*Information supplied*
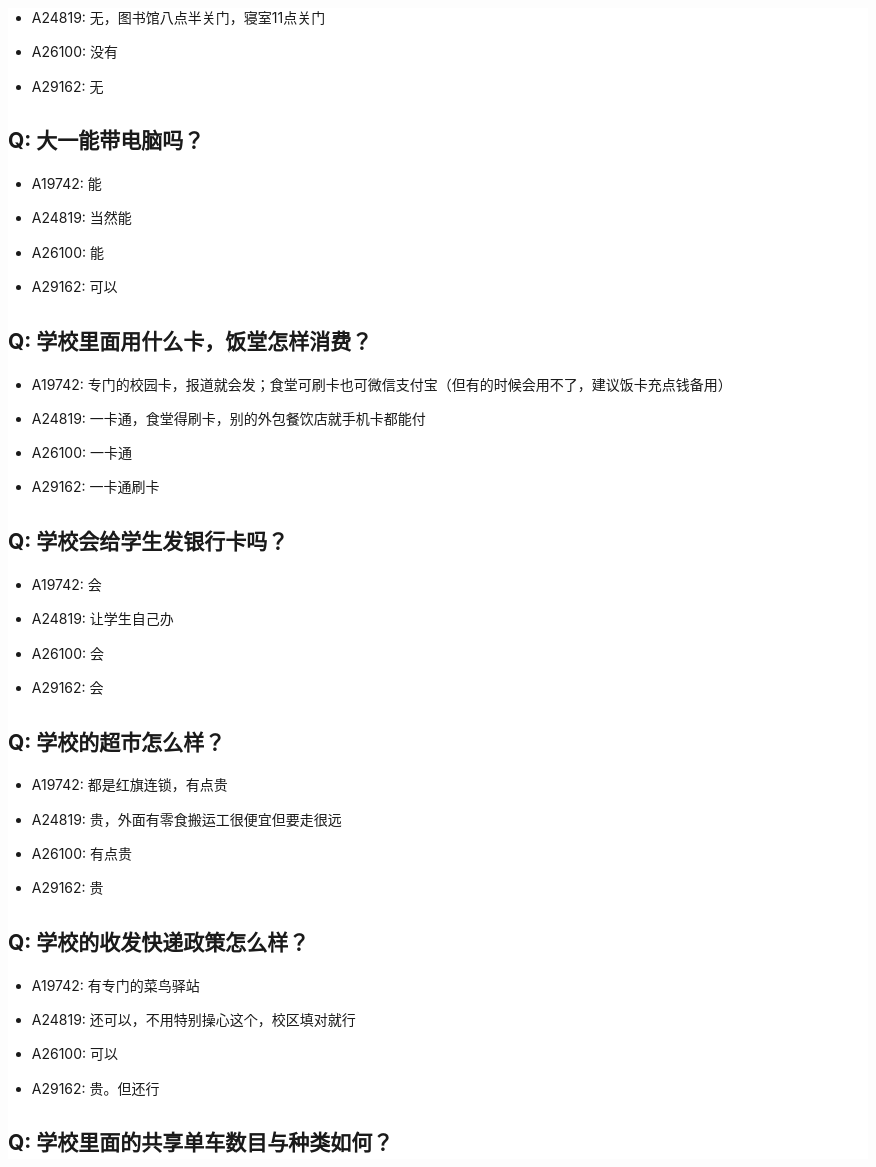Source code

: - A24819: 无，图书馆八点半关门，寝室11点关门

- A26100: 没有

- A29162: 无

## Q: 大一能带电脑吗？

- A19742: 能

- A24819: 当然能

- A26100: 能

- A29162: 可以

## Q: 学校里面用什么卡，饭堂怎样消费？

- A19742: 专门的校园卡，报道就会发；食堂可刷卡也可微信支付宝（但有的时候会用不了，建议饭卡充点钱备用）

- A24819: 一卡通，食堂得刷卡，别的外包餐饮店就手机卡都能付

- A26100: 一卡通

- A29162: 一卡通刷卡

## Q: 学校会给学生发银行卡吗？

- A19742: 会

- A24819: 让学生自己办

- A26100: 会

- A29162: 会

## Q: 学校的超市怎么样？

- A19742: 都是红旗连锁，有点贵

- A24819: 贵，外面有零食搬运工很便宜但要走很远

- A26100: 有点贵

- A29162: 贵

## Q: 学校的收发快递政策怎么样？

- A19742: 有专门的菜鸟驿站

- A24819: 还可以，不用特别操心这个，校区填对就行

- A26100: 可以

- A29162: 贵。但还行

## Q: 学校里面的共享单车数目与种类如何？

--

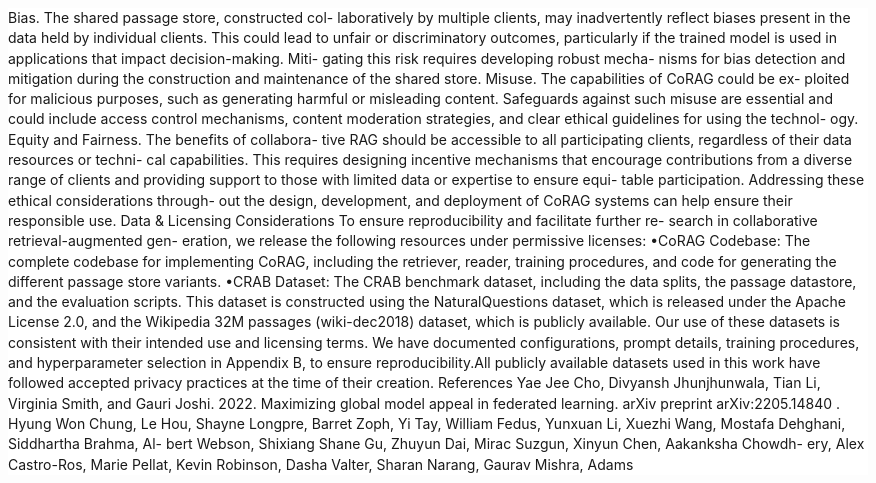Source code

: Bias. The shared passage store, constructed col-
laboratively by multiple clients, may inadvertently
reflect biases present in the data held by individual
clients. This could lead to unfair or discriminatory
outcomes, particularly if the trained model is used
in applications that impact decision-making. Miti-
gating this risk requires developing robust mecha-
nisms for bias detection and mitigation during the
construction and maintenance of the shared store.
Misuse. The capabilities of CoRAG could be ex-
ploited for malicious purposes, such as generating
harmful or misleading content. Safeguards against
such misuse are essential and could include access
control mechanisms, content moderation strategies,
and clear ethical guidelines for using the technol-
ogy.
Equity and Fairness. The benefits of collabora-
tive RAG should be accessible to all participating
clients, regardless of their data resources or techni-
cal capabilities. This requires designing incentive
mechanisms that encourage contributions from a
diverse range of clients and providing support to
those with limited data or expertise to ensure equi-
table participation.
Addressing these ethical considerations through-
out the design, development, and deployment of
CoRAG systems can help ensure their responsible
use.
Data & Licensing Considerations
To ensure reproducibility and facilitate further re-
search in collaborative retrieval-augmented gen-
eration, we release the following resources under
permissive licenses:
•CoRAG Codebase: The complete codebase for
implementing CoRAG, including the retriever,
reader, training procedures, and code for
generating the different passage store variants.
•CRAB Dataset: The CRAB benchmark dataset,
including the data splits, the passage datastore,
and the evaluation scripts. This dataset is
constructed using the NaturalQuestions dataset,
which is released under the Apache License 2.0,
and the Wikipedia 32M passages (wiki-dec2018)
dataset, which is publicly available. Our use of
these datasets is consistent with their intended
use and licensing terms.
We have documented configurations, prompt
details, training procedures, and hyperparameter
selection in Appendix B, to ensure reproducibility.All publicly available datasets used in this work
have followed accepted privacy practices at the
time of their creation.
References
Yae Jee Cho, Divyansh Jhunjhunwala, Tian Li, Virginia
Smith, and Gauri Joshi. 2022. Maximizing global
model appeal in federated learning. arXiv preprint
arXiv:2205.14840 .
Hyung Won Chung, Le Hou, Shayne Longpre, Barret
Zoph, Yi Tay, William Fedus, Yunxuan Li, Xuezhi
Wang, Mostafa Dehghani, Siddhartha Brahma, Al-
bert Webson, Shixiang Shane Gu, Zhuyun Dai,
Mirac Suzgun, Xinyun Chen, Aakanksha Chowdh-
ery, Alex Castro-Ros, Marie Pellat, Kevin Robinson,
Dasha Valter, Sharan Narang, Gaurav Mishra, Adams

*Exercise*
The word "using" occurs in some lines of the data above; report how many such lines there are, with no other words.

*Solution for this exercise*
2